Signatories of the Cathedral’s announcement—which included the Episcopal Bishop of Washington, the current dean of the Cathedral, and the chair of the Cathedral Chapter—said the tragedy was fresh on their minds.

“The recent violence in Charlottesville brought urgency to our discernment process,” they wrote. “We find ourselves compelled by the witness of others, moved by the presence of God in our midst and convicted that the Holy Spirit is pointing us toward the answer. The continued presence of white supremacy, anti-Semitism and other forms of hate in our nation cannot be ignored – nor will they be solved simply by removing these windows or other monuments. The racial wounds that we have seen across our nation compel us to renew our commitment to building God’s Beloved Community.”

The move is part of a surge of faith-based activism designed to condemn racism, both in its modern form and in objects many view as totems to America’s racist past. Several clergy members stared down white nationalists in Charlottesville, for instance, and hundreds of faith leaders have signed onto a statement this week condemning white supremacy.

The Cathedral, along with its parent denomination the Episcopal Church, is often outspoken in its support for progressive causes. It opened its sanctuary to same-sex weddings years before the denomination officially sanctioned the practice, and positioned itself as a leader in the faith-based push to end gun violence.

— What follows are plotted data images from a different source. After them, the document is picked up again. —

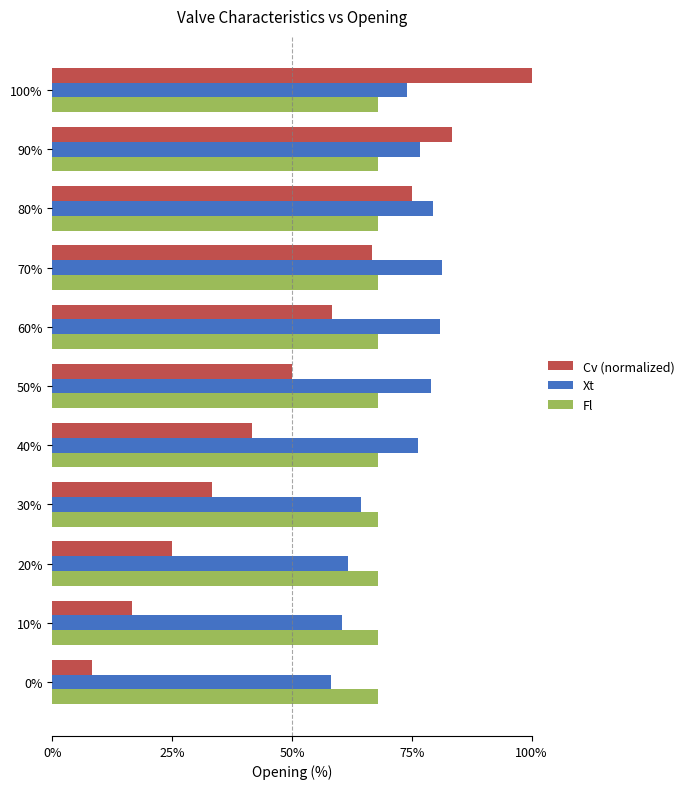

What is the value of the Cv (normalized) bar at the 7th from the left?

0.6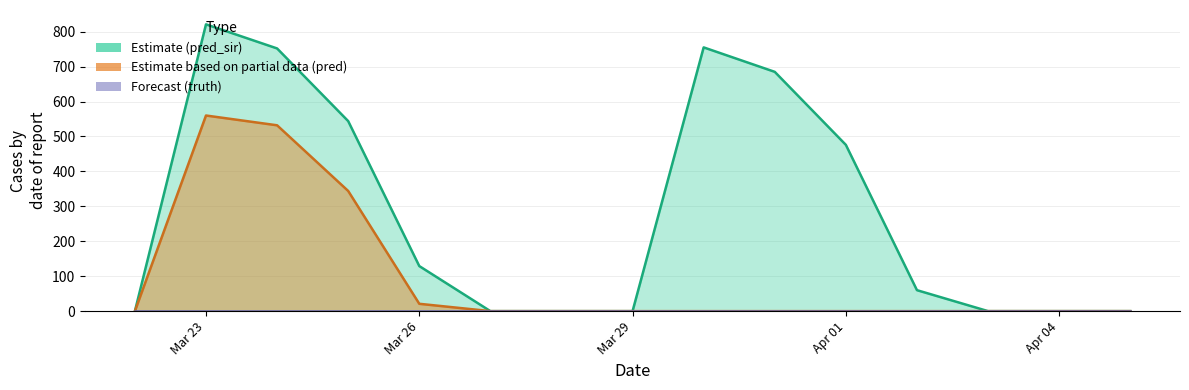

The pred_sir series shows -419 at 2021-04-05. True or false?

False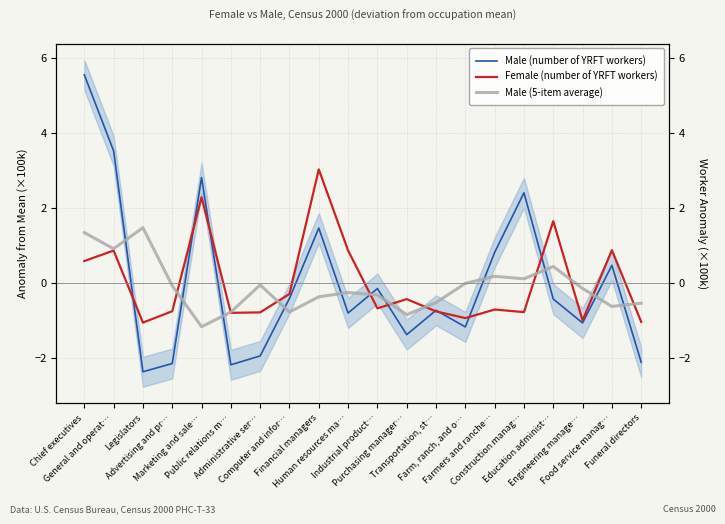

What position from the left is Farmers and ranche…?

15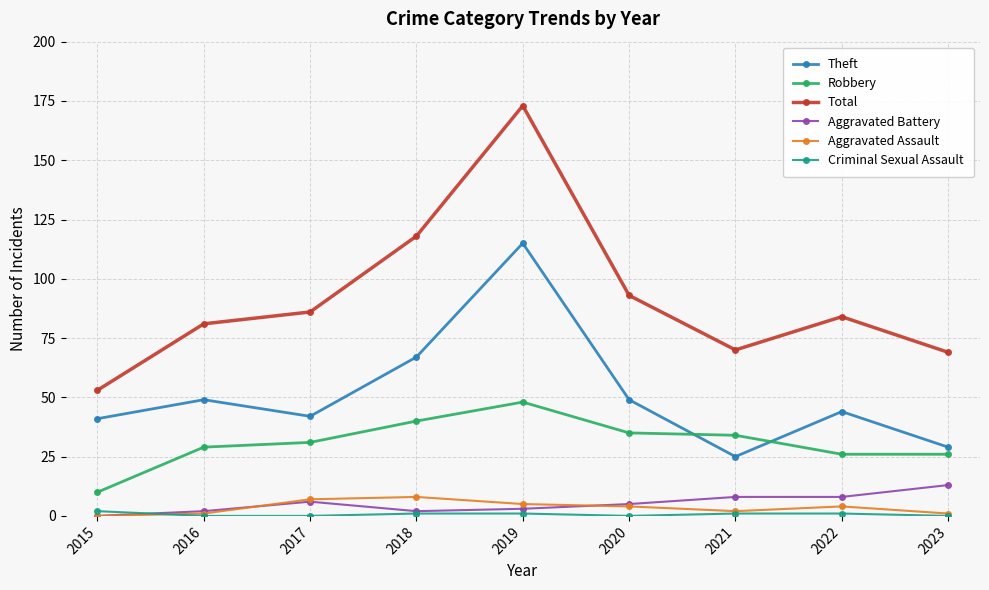

Where do Theft and Robbery first cross each other?

2020 and 2021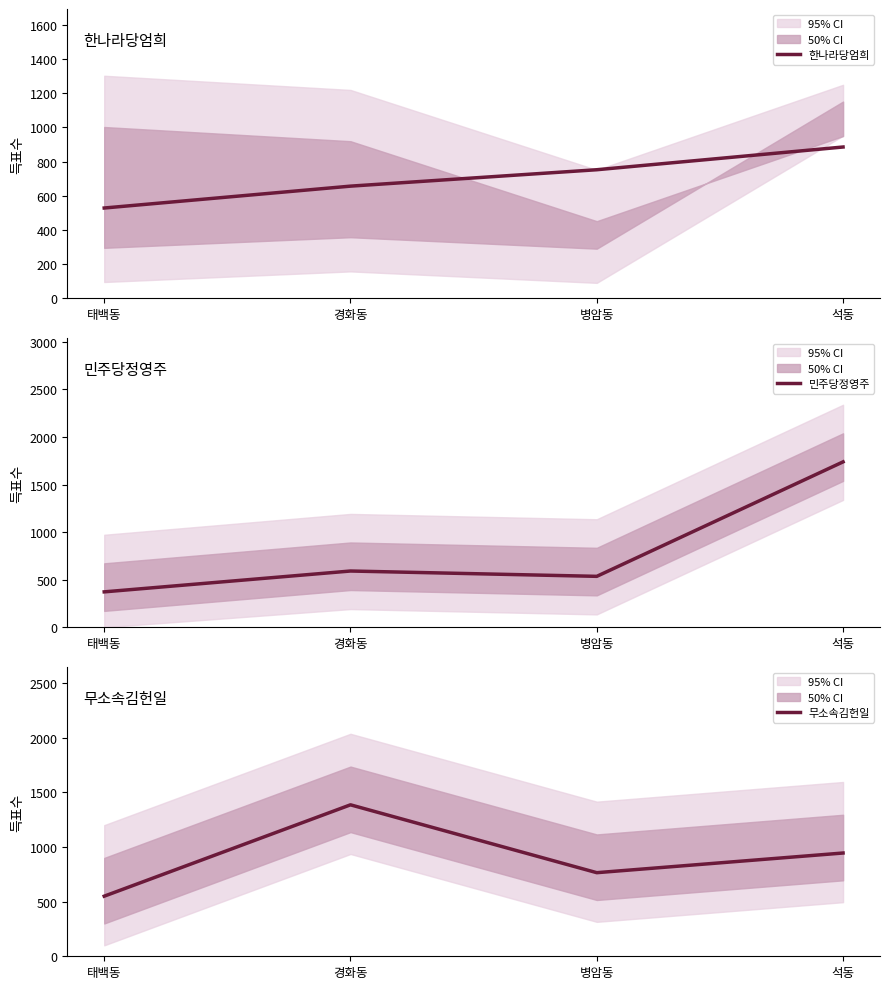

List the series in order of their peak value, lowest first.

한나라당엄희, 무소속김헌일, 민주당정영주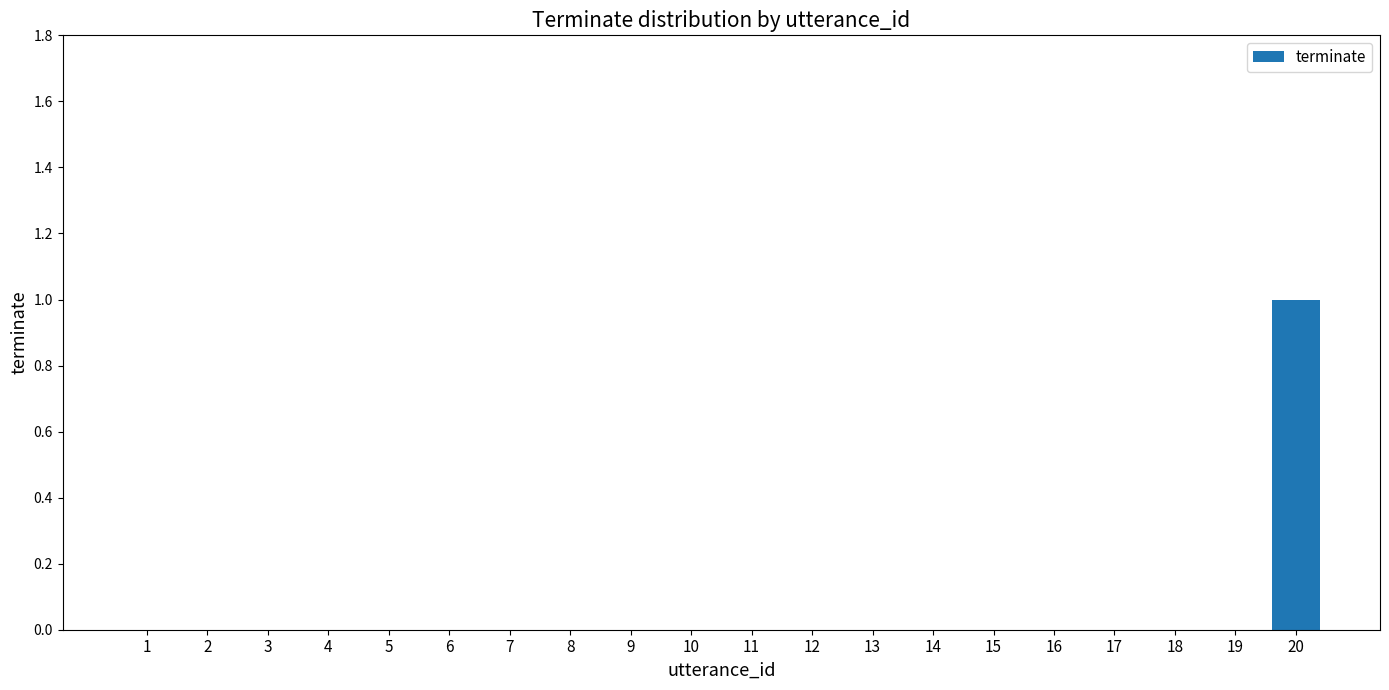

At which category does the chart reach its peak across all series?

20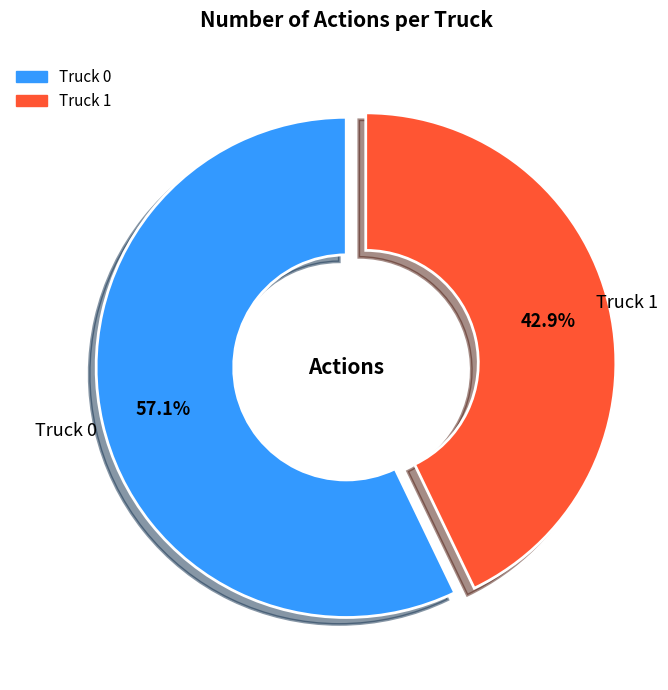

True or false: Truck 0 accounts for 57% of the total.

True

Yet the Cathedral has at times irked progressives who accuse it of being either too conservative or too wedded to power. In 2017, leaders of the historic church faced sharp criticism for participating in President Donald Trump’s inauguration. The Cathedral not only held its customary interfaith prayer service—something they do for all presidents—but also offered up their choir for inaugural festivities, and agreed to the administration’s request that no one preach during services attended by Trump.